Dataset excerpts
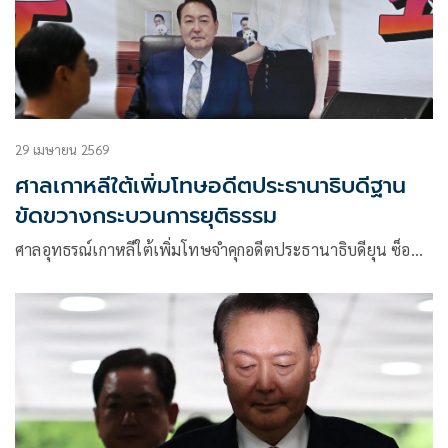
29 เมษายน 2569
ศาลเกาหลีใต้เพิ่มโทษอดีตประธานาธิบดีฐาน
ขัดขวางกระบวนการยุติธรรม
ศาลอุทธรณ์เกาหลีใต้เพิ่มโทษจำคุกอดีตประธานาธิบดียุน ซ็อ…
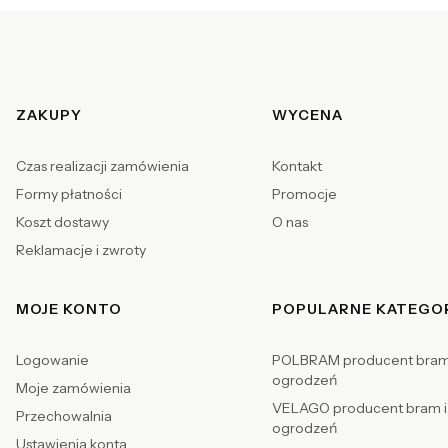
Linki w stopce
ZAKUPY
WYCENA
Czas realizacji zamówienia
Kontakt
Formy płatności
Promocje
Koszt dostawy
O nas
Reklamacje i zwroty
MOJE KONTO
POPULARNE KATEGO
Logowanie
POLBRAM producent bram
ogrodzeń
Moje zamówienia
VELAGO producent bram i
Przechowalnia
ogrodzeń
Ustawienia konta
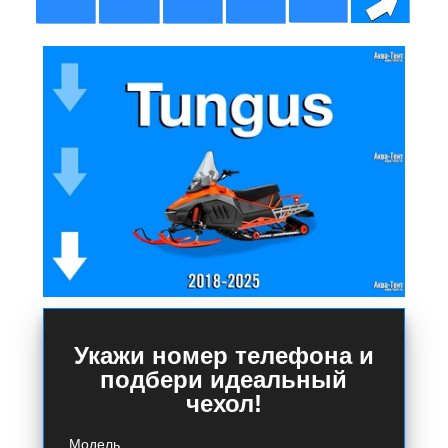
Укажи номер телефона и
подбери идеальный
чехол!
Модель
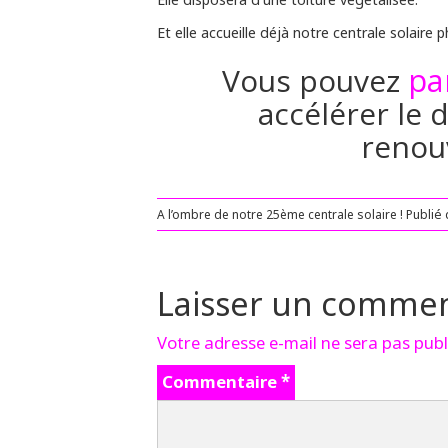
Et elle accueille déjà notre centrale solaire 
pa
Vous pouvez
accélérer le
renou
A l’ombre de notre 25ème centrale solaire !
Publié
Laisser un commen
Votre adresse e-mail ne sera pas publ
Commentaire
*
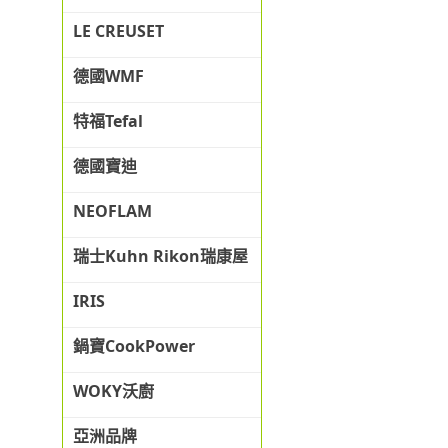
LE CREUSET
德國WMF
特福Tefal
德國寶迪
NEOFLAM
瑞士Kuhn Rikon瑞康屋
IRIS
鍋寶CookPower
WOKY沃廚
亞洲品牌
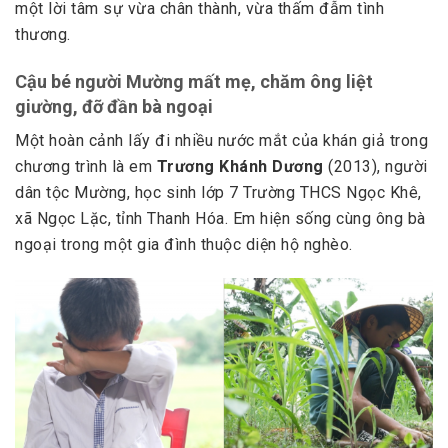
một lời tâm sự vừa chân thành, vừa thấm đẫm tình
thương.
Cậu bé người Mường mất mẹ, chăm ông liệt
giường, đỡ đần bà ngoại
Một hoàn cảnh lấy đi nhiều nước mắt của khán giả trong
chương trình là em
Trương Khánh Dương
(2013), người
dân tộc Mường, học sinh lớp 7 Trường THCS Ngọc Khê,
xã Ngọc Lặc, tỉnh Thanh Hóa. Em hiện sống cùng ông bà
ngoại trong một gia đình thuộc diện hộ nghèo.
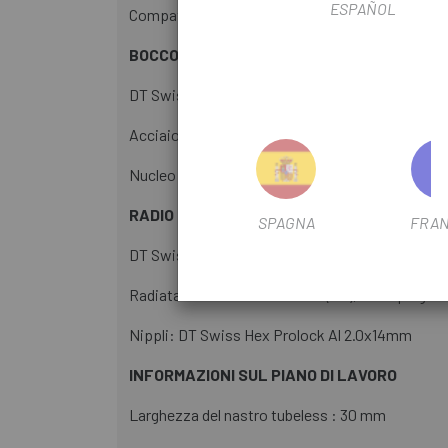
ESPAÑOL
Compatibilità freni: Disco (Centerlock)
BOCCOLI
DT Swiss 350 Straight Pull, Center Lock , 12x1
Acciaio inossidabile svizzero DT - DS: 6902 (15 
Nucleo: DT Swiss Ratchet (36T): Sram XD-R
RADIO E TESTINE
SPAGNA
FRAN
DT Swiss Competition Race Straight Pull, 2.0
Radiata una Cross / tre Cross (2:1), non ripiegata
Nippli: DT Swiss Hex Prolock Al 2.0x14mm
INFORMAZIONI SUL PIANO DI LAVORO
Larghezza del nastro tubeless : 30 mm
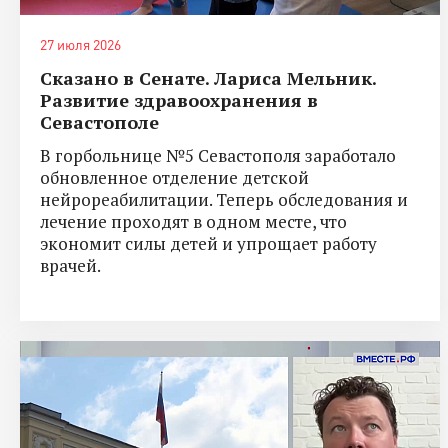
27 июля 2026
Сказано в Сенате. Лариса Мельник.
Развитие здравоохранения в
Севастополе
В горбольнице №5 Севастополя заработало
обновленное отделение детской
нейрореабилитации. Теперь обследования и
лечение проходят в одном месте, что
экономит силы детей и упрощает работу
врачей.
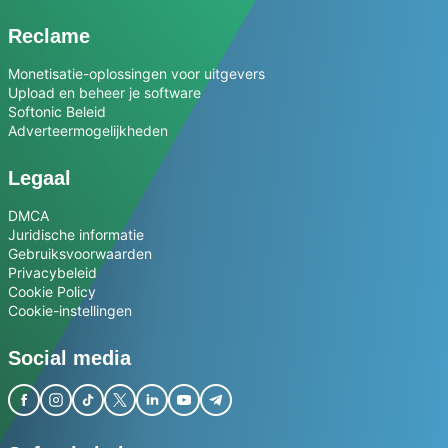
Reclame
Monetisatie-oplossingen voor uitgevers
Upload en beheer je software
Softonic Beleid
Adverteermogelijkheden
Legaal
DMCA
Juridische informatie
Gebruiksvoorwaarden
Privacybeleid
Cookie Policy
Cookie-instellingen
Social media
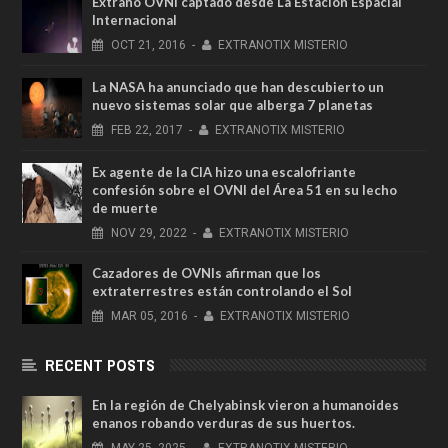
Extraño OVNI captado desde La Estación Espacial
Internacional
OCT
21,
2016
-
EXTRANOTIX MISTERIO
La NASA ha anunciado que han descubierto un
nuevo sistemas solar que alberga 7 planetas
FEB
22,
2017
-
EXTRANOTIX MISTERIO
Ex agente de la CIA hizo una escalofriante
confesión sobre el OVNI del Área 51 en su lecho
de muerte
NOV
29,
2022
-
EXTRANOTIX MISTERIO
Cazadores de OVNIs afirman que los
extraterrestres están controlando el Sol
MAR
05,
2016
-
EXTRANOTIX MISTERIO
RECENT POSTS
En la región de Chelyabinsk vieron a humanoides
enanos robando verduras de sus huertos.
MAY
25,
2025
-
EXTRANOTIX MISTERIO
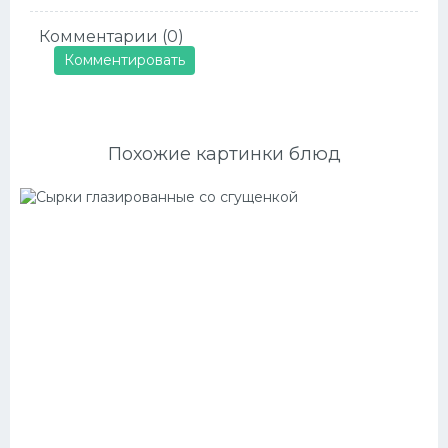
Комментарии (0)
Комментировать
Похожие картинки блюд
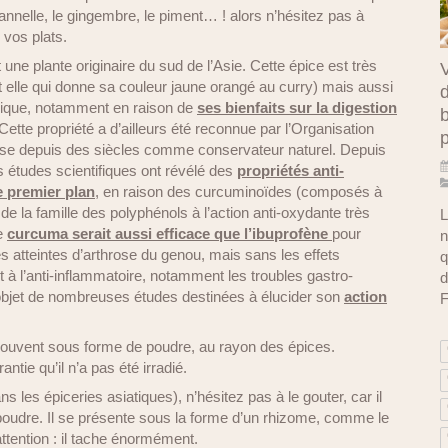
cannelle, le gingembre, le piment… ! alors n’hésitez pas à
 vos plats.
 une plante originaire du sud de l’Asie. Cette épice est très
V
est elle qui donne sa couleur jaune orangé au curry) mais aussi
d
dique, notamment en raison de
ses bienfaits sur la digestion
b
). Cette propriété a d’ailleurs été reconnue par l’Organisation
ilise depuis des siècles comme conservateur naturel. Depuis
études scientifiques ont révélé des
propriétés anti-
e premier plan
, en raison des curcuminoïdes (composés à
e la famille des polyphénols à l’action anti-oxydante très
L
le
curcuma serait aussi efficace que l’ibuprofène
pour
n
s atteintes d’arthrose du genou, mais sans les effets
q
à l’anti-inflammatoire, notamment les troubles gastro-
d
l’objet de nombreuses études destinées à élucider son
action
F
 souvent sous forme de poudre, au rayon des épices.
antie qu’il n’a pas été irradié.
ns les épiceries asiatiques), n’hésitez pas à le gouter, car il
poudre. Il se présente sous la forme d’un rhizome, comme le
ttention : il tache énormément.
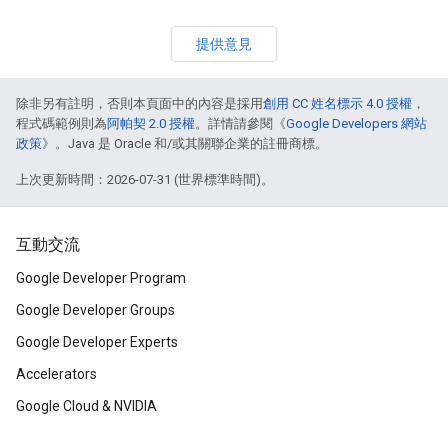
提供意見
除非另有註明，否則本頁面中的內容是採用
創用 CC 姓名標示 4.0 授權
，
程式碼範例則為
阿帕契 2.0 授權
。詳情請參閱《
Google Developers 網站
政策
》。Java 是 Oracle 和/或其關聯企業的註冊商標。
上次更新時間：2026-07-31 (世界標準時間)。
互動交流
Google Developer Program
Google Developer Groups
Google Developer Experts
Accelerators
Google Cloud & NVIDIA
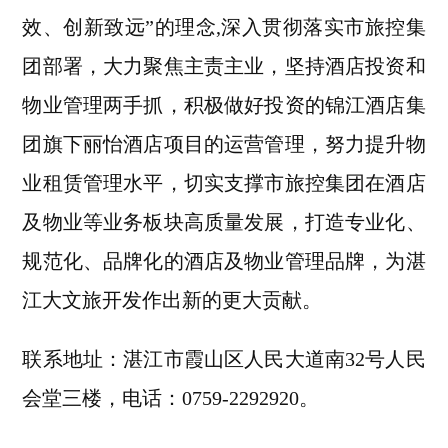
效、创新致远”的理念,深入贯彻落实市旅控集
团部署，大力聚焦主责主业，坚持酒店投资和
物业管理两手抓，积极做好投资的锦江酒店集
团旗下丽怡酒店项目的运营管理，努力提升物
业租赁管理水平，切实支撑市旅控集团在酒店
及物业等业务板块高质量发展，打造专业化、
规范化、品牌化的酒店及物业管理品牌，为湛
江大文旅开发作出新的更大贡献。
联系地址：湛江市霞山区人民大道南32号人民
会堂三楼，电话：0759-2292920。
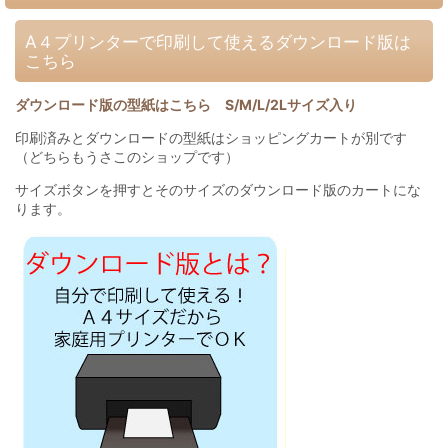
A４プリンターで印刷して使えるダウンロード版は
こちら
ダウンロード版の型紙はこちら S/M/L/2Lサイズ入り
印刷済みとダウンロードの型紙はショッピングカートが別です
（どちらもうさこのショップです）
サイズボタンを押すとそのサイズのダウンロード版のカートにな
ります。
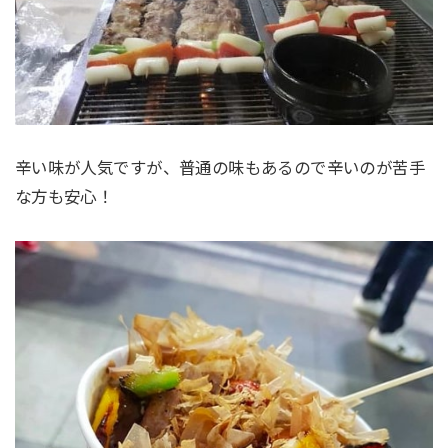
辛い味が人気ですが、普通の味もあるので辛いのが苦手
な方も安心！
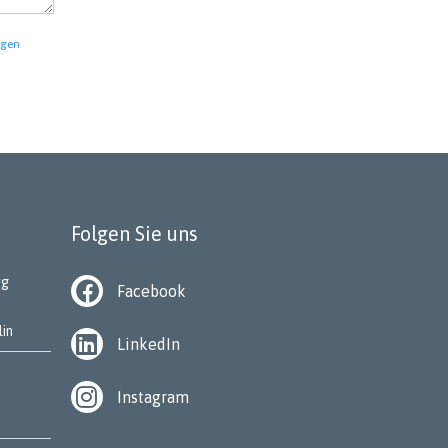
ngen
Folgen Sie uns
rg
Facebook
lin
LinkedIn
Instagram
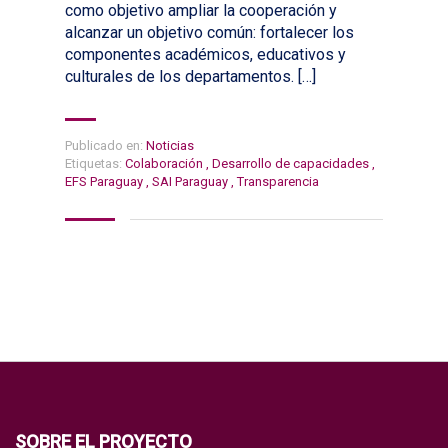
como objetivo ampliar la cooperación y
alcanzar un objetivo común: fortalecer los
componentes académicos, educativos y
culturales de los departamentos. […]
Publicado en:
Noticias
Etiquetas:
Colaboración
,
Desarrollo de capacidades
,
EFS Paraguay
,
SAI Paraguay
,
Transparencia
SOBRE EL PROYECTO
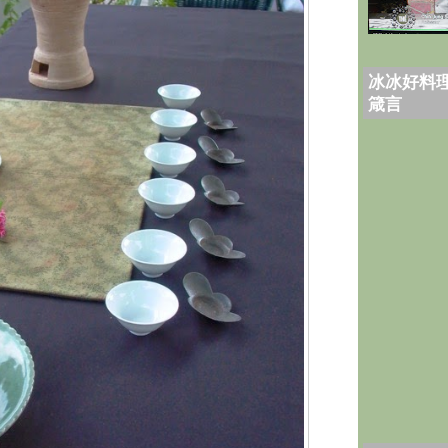
冰冰好料理
箴言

§ **Aim of the exercise**
Put every line of text from the listing above into a single numbered list, omitting blank lines. Leave the picture markers out of the output.

§ **Response**
1. 29 เมษายน 2569
2. ศาลเกาหลีใต้เพิ่มโทษอดีตประธานาธิบดีฐาน
3. ขัดขวางกระบวนการยุติธรรม
4. ศาลอุทธรณ์เกาหลีใต้เพิ่มโทษจำคุกอดีตประธานาธิบดียุน ซ็อ…
5. Linki w stopce
6. ZAKUPY
7. WYCENA
8. Czas realizacji zamówienia
9. Kontakt
10. Formy płatności
11. Promocje
12. Koszt dostawy
13. O nas
14. Reklamacje i zwroty
15. MOJE KONTO
16. POPULARNE KATEGO
17. Logowanie
18. POLBRAM producent bram
19. ogrodzeń
20. Moje zamówienia
21. VELAGO producent bram i
22. Przechowalnia
23. ogrodzeń
24. Ustawienia konta
25. Укажи номер телефона и
26. подбери идеальный
27. чехол!
28. Модель
29. Et elle accueille déjà notre centrale solaire 
30. pa
31. Vous pouvez
32. accélérer le
33. renou
34. A l’ombre de notre 25ème centrale solaire !
35. Publié
36. Laisser un commen
37. Votre adresse e-mail ne sera pas publ
38. Commentaire
39. *
40. LE CREUSET
41. 德國WMF
42. 特福Tefal
43. 德國寶迪
44. NEOFLAM
45. 瑞士Kuhn Rikon瑞康屋
46. IRIS
47. 鍋寶CookPower
48. WOKY沃廚
49. 亞洲品牌
50. một lời tâm sự vừa chân thành, vừa thấm đẫm tình
51. thương.
52. Cậu bé người Mường mất mẹ, chăm ông liệt
53. giường, đỡ đần bà ngoại
54. Một hoàn cảnh lấy đi nhiều nước mắt của khán giả trong
55. chương trình là em
56. Trương Khánh Dương
57. (2013), người
58. dân tộc Mường, học sinh lớp 7 Trường THCS Ngọc Khê,
59. xã Ngọc Lặc, tỉnh Thanh Hóa. Em hiện sống cùng ông bà
60. ngoại trong một gia đình thuộc diện hộ nghèo.
61. ESPAÑOL
62. Compatibilità freni: Disco (Centerlock)
63. BOCCOLI
64. DT Swiss 350 Straight Pull, Center Lock , 12x1
65. Acciaio inossidabile svizzero DT - DS: 6902 (15 
66. Nucleo: DT Swiss Ratchet (36T): Sram XD-R
67. RADIO E TESTINE
68. SPAGNA
69. FRAN
70. DT Swiss Competition Race Straight Pull, 2.0
71. Radiata una Cross / tre Cross (2:1), non ripiegata
72. Nippli: DT Swiss Hex Prolock Al 2.0x14mm
73. INFORMAZIONI SUL PIANO DI LAVORO
74. Larghezza del nastro tubeless : 30 mm
75. 27 июля 2026
76. Сказано в Сенате. Лариса Мельник.
77. Развитие здравоохранения в
78. Севастополе
79. В горбольнице №5 Севастополя заработало
80. обновленное отделение детской
81. нейрореабилитации. Теперь обследования и
82. лечение проходят в одном месте, что
83. экономит силы детей и упрощает работу
84. врачей.
85. Reclame
86. Monetisatie-oplossingen voor uitgevers
87. Upload en beheer je software
88. Softonic Beleid
89. Adverteermogelijkheden
90. Legaal
91. DMCA
92. Juridische informatie
93. Gebruiksvoorwaarden
94. Privacybeleid
95. Cookie Policy
96. Cookie-instellingen
97. Social media
98. Extraño OVNI captado desde La Estación Espacial
99. Internacional
100. OCT
101. 21,
102. 2016
103. -
104. EXTRANOTIX MISTERIO
105. La NASA ha anunciado que han descubierto un
106. nuevo sistemas solar que alberga 7 planetas
107. FEB
108. 22,
109. 2017
110. -
111. EXTRANOTIX MISTERIO
112. Ex agente de la CIA hizo una escalofriante
113. confesión sobre el OVNI del Área 51 en su lecho
114. de muerte
115. NOV
116. 29,
117. 2022
118. -
119. EXTRANOTIX MISTERIO
120. Cazadores de OVNIs afirman que los
121. extraterrestres están controlando el Sol
122. MAR
123. 05,
124. 2016
125. -
126. EXTRANOTIX MISTERIO
127. RECENT POSTS
128. En la región de Chelyabinsk vieron a humanoides
129. enanos robando verduras de sus huertos.
130. MAY
131. 25,
132. 2025
133. -
134. EXTRANOTIX MISTERIO
135. Комментарии (0)
136. Комментировать
137. Похожие картинки блюд
138. cannelle, le gingembre, le piment… ! alors n’hésitez pas à
139.  vos plats.
140.  une plante originaire du sud de l’Asie. Cette épice est très
141. V
142. est elle qui donne sa couleur jaune orangé au curry) mais aussi
143. d
144. dique, notamment en raison de
145. ses bienfaits sur la digestion
146. b
147. ). Cette propriété a d’ailleurs été reconnue par l’Organisation
148. ilise depuis des siècles comme conservateur naturel. Depuis
149. études scientifiques ont révélé des
150. propriétés anti-
151. e premier plan
152. , en raison des curcuminoïdes (composés à
153. e la famille des polyphénols à l’action anti-oxydante très
154. L
155. le
156. curcuma serait aussi efficace que l’ibuprofène
157. pour
158. n
159. s atteintes d’arthrose du genou, mais sans les effets
160. q
161. à l’anti-inflammatoire, notamment les troubles gastro-
162. d
163. l’objet de nombreuses études destinées à élucider son
164. action
165. F
166.  souvent sous forme de poudre, au rayon des épices.
167. antie qu’il n’a pas été irradié.
168. ns les épiceries asiatiques), n’hésitez pas à le gouter, car il
169. poudre. Il se présente sous la forme d’un rhizome, comme le
170. ttention : il tache énormément.
171. 提供意見
172. 除非另有註明，否則本頁面中的內容是採用
173. 創用 CC 姓名標示 4.0 授權
174. ，
175. 程式碼範例則為
176. 阿帕契 2.0 授權
177. 。詳情請參閱《
178. Google Developers 網站
179. 政策
180. 》。Java 是 Oracle 和/或其關聯企業的註冊商標。
181. 上次更新時間：2026-07-31 (世界標準時間)。
182. 互動交流
183. Google Developer Program
184. Google Developer Groups
185. Google Developer Experts
186. Accelerators
187. Google Cloud & NVIDIA
188. 效、创新致远”的理念,深入贯彻落实市旅控集
189. 团部署，大力聚焦主责主业，坚持酒店投资和
190. 物业管理两手抓，积极做好投资的锦江酒店集
191. 团旗下丽怡酒店项目的运营管理，努力提升物
192. 业租赁管理水平，切实支撑市旅控集团在酒店
193. 及物业等业务板块高质量发展，打造专业化、
194. 规范化、品牌化的酒店及物业管理品牌，为湛
195. 江大文旅开发作出新的更大贡献。
196. 联系地址：湛江市霞山区人民大道南32号人民
197. 会堂三楼，电话：0759-2292920。
198. A４プリンターで印刷して使えるダウンロード版は
199. こちら
200. ダウンロード版の型紙はこちら S/M/L/2Lサイズ入り
201. 印刷済みとダウンロードの型紙はショッピングカートが別です
202. （どちらもうさこのショップです）
203. サイズボタンを押すとそのサイズのダウンロード版のカートにな
204. ります。
205. 辛い味が人気ですが、普通の味もあるので辛いのが苦手
206. な方も安心！
207. ngen
208. Folgen Sie uns
209. rg
210. Facebook
211. lin
212. LinkedIn
213. Instagram
214. como objetivo ampliar la cooperación y
215. alcanzar un objetivo común: fortalecer los
216. componentes académicos, educativos y
217. culturales de los departamentos. […]
218. Publicado en:
219. Noticias
220. Etiquetas:
221. Colaboración
222. ,
223. Desarrollo de capacidades
224. ,
225. EFS Paraguay
226. ,
227. SAI Paraguay
228. ,
229. Transparencia
230. SOBRE EL PROYECTO
231. 冰冰好料理
232. 箴言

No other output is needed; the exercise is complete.